何となぁーくそんな予感が体を巡って行き視界に映る空が真っ赤に染まる。それはまるで夕日に染まる夕焼けの空かのように――――そこで俺の記憶は切れた。まるでブレイカーが突然下がり意識と言う回路がOFFになかったかのように。
【すまない※※※※、遅くなった】
朦朧とした状態まで復活した意識では満足に聞き取れなかったが何か、何か俺に対して言葉をかけたらしい。

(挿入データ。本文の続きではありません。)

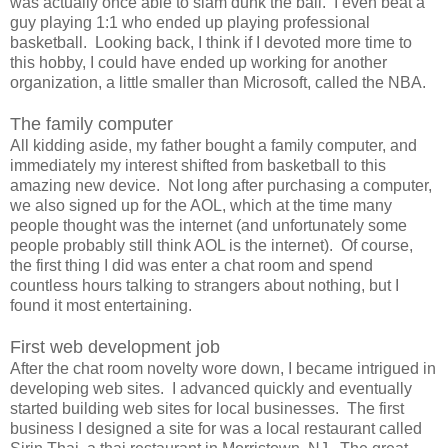
was actually once able to slam dunk the ball. I even beat a
guy playing 1:1 who ended up playing professional
basketball. Looking back, I think if I devoted more time to
this hobby, I could have ended up working for another
organization, a little smaller than Microsoft, called the NBA.
The family computer
All kidding aside, my father bought a family computer, and
immediately my interest shifted from basketball to this
amazing new device. Not long after purchasing a computer,
we also signed up for the AOL, which at the time many
people thought was the internet (and unfortunately some
people probably still think AOL is the internet). Of course,
the first thing I did was enter a chat room and spend
countless hours talking to strangers about nothing, but I
found it most entertaining.
First web development job
After the chat room novelty wore down, I became intrigued in
developing web sites. I advanced quickly and eventually
started building web sites for local businesses. The first
business I designed a site for was a local restaurant called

その直後からだろうか、耳を塞ぐほど大きい耳障りな音が響き始める。
「うあぁ」
その音に促され俺の意識は正常な状態へと戻っていき、やがては眼を覚まし始める。
煩い音だと思いながらも目を開けるとそこに――――――信じられない光景が広がっていた。
「なん、だと……」
停止する紫色の空。
鳥は宙に浮かび、雲は停止する。風が吹くこともなく何も変化の無い空が広がるばかり。立ち上がり、辺りを見回すが何もない。ただ停止した世界が広がるだけ。あの煩い音もいつの間にか聞こえなくなっていた。
「一体何が起こって――――」
突如爆発音が耳に響き思わず両手で耳を塞いでしまった。何があったかと当たりを見回してみると遠くに煙が上がっているのが確認出来てしまった。そして何かが高速でこちらへと飛んできている事も――――
「わぁ!」
突如突風が吹き荒れ、俺はその場で尻もちを着いてしまった。風が酷く何も聞こえず目も開けられない。
「? ……あ、すまないマスター」
風が強い中何故かハッキリと聞こえてしまったその声。どこか聞き覚えのある声で風も弱まり思わず声の主へと目線を向ける。